--- START ---

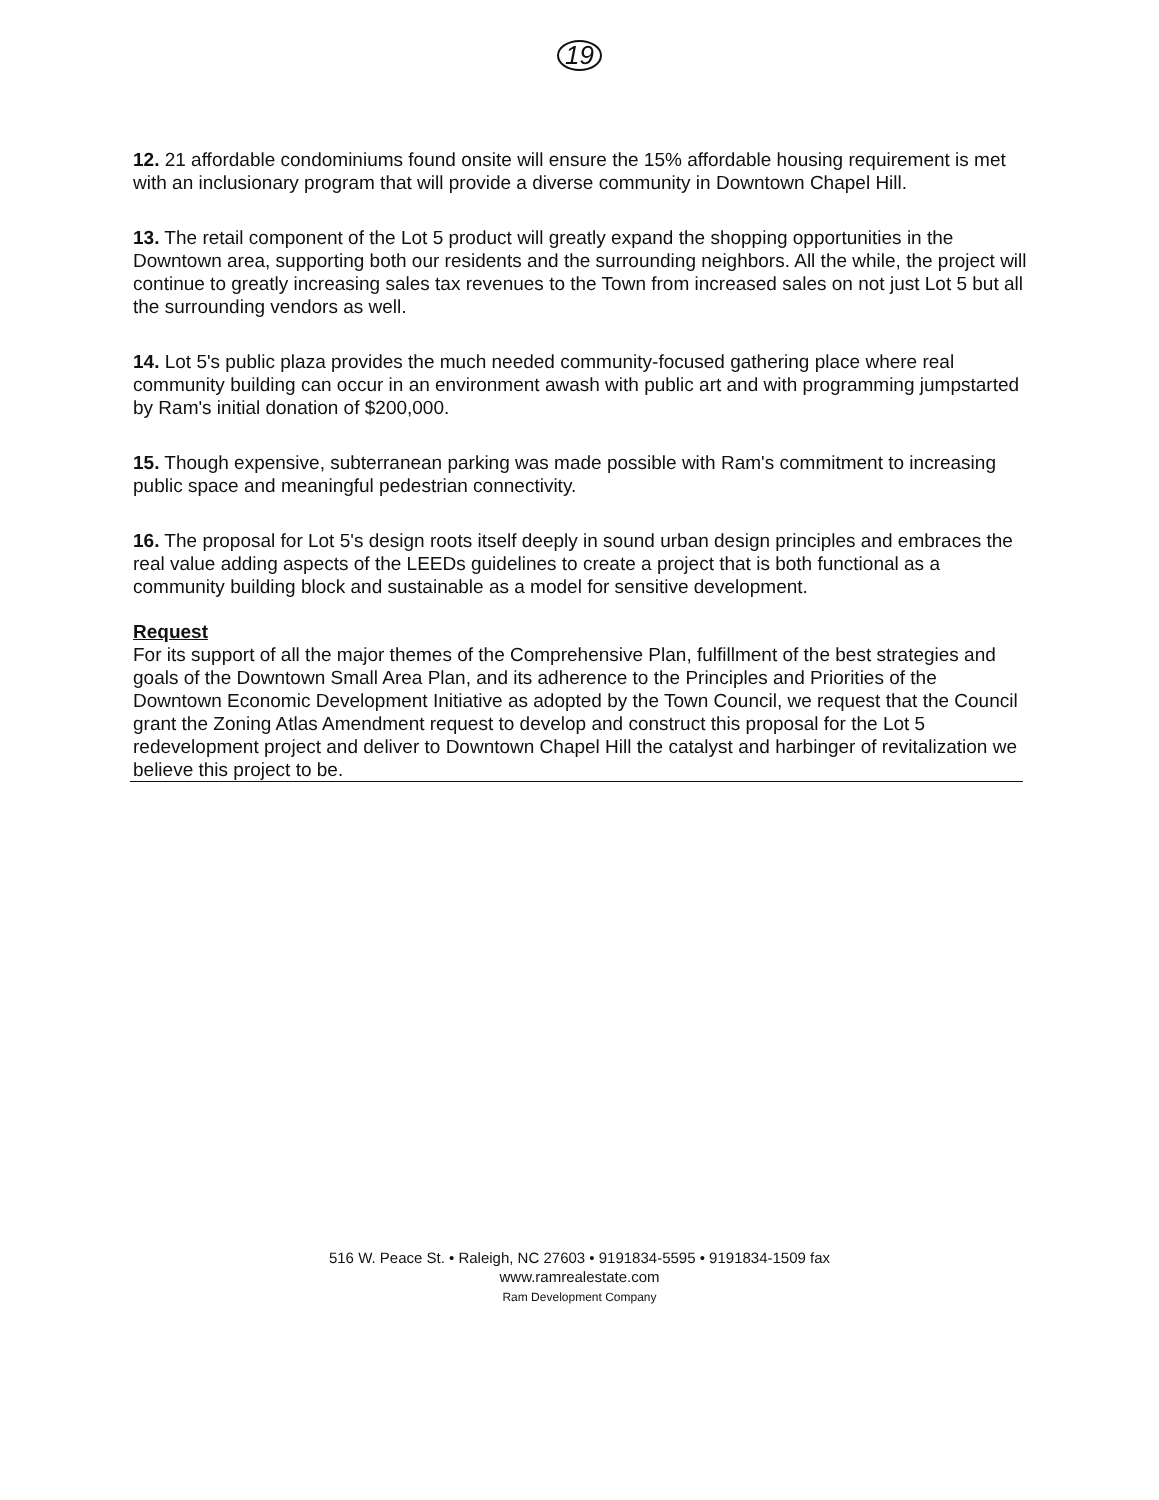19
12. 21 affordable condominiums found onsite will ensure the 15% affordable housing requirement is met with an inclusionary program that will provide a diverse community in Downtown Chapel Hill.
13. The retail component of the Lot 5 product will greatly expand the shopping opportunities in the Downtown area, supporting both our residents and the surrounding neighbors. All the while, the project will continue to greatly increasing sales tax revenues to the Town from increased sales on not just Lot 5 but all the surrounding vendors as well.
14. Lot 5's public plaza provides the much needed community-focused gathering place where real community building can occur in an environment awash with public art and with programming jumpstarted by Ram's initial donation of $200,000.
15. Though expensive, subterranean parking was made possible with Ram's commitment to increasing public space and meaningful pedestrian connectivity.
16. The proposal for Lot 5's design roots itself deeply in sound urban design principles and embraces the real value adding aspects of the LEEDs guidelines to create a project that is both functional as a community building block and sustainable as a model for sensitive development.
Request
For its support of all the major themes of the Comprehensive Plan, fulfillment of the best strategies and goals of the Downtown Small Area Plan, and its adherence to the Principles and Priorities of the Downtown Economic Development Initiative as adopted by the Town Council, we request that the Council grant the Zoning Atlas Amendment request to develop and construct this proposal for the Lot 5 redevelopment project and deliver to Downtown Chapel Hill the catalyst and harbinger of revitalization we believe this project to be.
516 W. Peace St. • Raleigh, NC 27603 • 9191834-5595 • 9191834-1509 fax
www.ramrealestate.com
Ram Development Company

--- END ---
--- START ---

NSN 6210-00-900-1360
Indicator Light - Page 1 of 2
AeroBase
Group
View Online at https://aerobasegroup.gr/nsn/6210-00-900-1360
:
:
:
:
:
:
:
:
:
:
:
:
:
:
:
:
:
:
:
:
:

--- END ---

Leave out every line above except those from the line with "15. Though expensive, subterranean" up to and including the line with "Ram Development Company", and copy those exactly.

TASK RESPONSE
15. Though expensive, subterranean parking was made possible with Ram's commitment to increasing public space and meaningful pedestrian connectivity.
16. The proposal for Lot 5's design roots itself deeply in sound urban design principles and embraces the real value adding aspects of the LEEDs guidelines to create a project that is both functional as a community building block and sustainable as a model for sensitive development.
Request
For its support of all the major themes of the Comprehensive Plan, fulfillment of the best strategies and goals of the Downtown Small Area Plan, and its adherence to the Principles and Priorities of the Downtown Economic Development Initiative as adopted by the Town Council, we request that the Council grant the Zoning Atlas Amendment request to develop and construct this proposal for the Lot 5 redevelopment project and deliver to Downtown Chapel Hill the catalyst and harbinger of revitalization we believe this project to be.
516 W. Peace St. • Raleigh, NC 27603 • 9191834-5595 • 9191834-1509 fax
www.ramrealestate.com
Ram Development Company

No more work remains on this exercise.